Format & Device Testing with Image Ads

Chances are you have heard of A/B ad testing because marketers love A/B ad testing the way miller moths love my apartment. In case you haven’t though, this is the practice of always displaying at least two versions of your messaging, and moving forward with the one that performs better. Marketers should always be in the process of A/B ad testing and moving toward the messaging that most resonates with their target demographic. This is pretty basic in AdWords and a well-established best practice when writing text ads, but image ads are often overlooked.

Image ads that show on the Google Display Network have limitations. They must be 150 KB or less in one of the following formats: .GIF, .JPG, .JPEG, .PNG and/or .SWF. Additionally, they must conform to one of the following sizes:

  • 120 x 600
  • 160 x 600
  • 200 x 200
  • 250 x 250
  • 300 x 250
  • 300 x 600
  • 320 x 50
  • 320 x 100
  • 336 x 280
  • 468 x 60
  • 728 x 90
  • 970 x 90

PPC managers are limited in their ability to manipulate image ads because they are static and supplied by the client for uploading. Nevertheless, you can still perform format and device testing on image ads. This can either be done by performance based on the language in the ads or size and shape of the ads.

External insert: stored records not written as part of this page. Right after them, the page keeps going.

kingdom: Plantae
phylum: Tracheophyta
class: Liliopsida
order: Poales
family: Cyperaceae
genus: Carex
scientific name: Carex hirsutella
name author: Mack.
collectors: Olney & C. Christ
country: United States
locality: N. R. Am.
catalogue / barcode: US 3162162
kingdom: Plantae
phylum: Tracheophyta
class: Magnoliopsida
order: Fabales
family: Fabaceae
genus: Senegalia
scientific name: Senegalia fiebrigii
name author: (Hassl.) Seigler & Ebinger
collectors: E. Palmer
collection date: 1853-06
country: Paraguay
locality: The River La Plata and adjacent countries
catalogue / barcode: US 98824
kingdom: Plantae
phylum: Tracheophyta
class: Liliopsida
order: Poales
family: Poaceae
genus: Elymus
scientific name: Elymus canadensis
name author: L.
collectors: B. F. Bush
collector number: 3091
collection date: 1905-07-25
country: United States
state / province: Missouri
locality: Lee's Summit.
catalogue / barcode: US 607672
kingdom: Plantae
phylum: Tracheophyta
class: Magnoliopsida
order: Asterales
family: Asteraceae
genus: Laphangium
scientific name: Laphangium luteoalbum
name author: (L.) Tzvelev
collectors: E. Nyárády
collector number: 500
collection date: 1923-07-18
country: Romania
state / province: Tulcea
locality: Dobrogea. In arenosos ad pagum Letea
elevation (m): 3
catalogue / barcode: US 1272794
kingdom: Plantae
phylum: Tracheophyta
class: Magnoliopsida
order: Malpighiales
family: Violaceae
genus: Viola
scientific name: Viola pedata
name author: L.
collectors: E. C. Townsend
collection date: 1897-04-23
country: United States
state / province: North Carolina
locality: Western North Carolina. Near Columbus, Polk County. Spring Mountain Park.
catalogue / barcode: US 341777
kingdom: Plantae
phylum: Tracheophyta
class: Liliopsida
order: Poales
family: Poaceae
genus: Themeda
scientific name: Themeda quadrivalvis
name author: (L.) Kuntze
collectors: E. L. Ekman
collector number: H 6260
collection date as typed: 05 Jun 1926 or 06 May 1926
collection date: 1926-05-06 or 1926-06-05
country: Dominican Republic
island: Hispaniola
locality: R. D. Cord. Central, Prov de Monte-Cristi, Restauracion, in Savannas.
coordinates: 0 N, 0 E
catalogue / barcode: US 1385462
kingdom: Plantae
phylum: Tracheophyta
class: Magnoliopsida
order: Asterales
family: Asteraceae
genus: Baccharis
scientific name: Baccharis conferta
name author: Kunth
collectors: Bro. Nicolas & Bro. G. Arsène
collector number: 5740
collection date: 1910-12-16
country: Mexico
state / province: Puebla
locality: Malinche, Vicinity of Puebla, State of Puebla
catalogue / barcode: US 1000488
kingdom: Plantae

This past year, I ran a large performing arts account that had numerous campaigns for different shows. Each of these shows incorporated image ads with identical or similar text and the same call to action in every format. The ads were all in the first position and the sizes that ran were: 160 x 600, 300 x 250 and 728 x 90. (Below you will see the data in two ways; the first is broken out by device and the second is broken out by image ad size.)

By Device

By Image Size

The results show that different ad sizes perform different on different devices. For instance, the 300 x 250 ad has a CTR of 0.41% in the mobile space and only a 0.06% CTR on desktop and a 0.24% CTR in Display. The disparities in performance create an argument for creating mobile-campaigns (to the extent that can be done with bidding) and performing size-based optimization for different devices.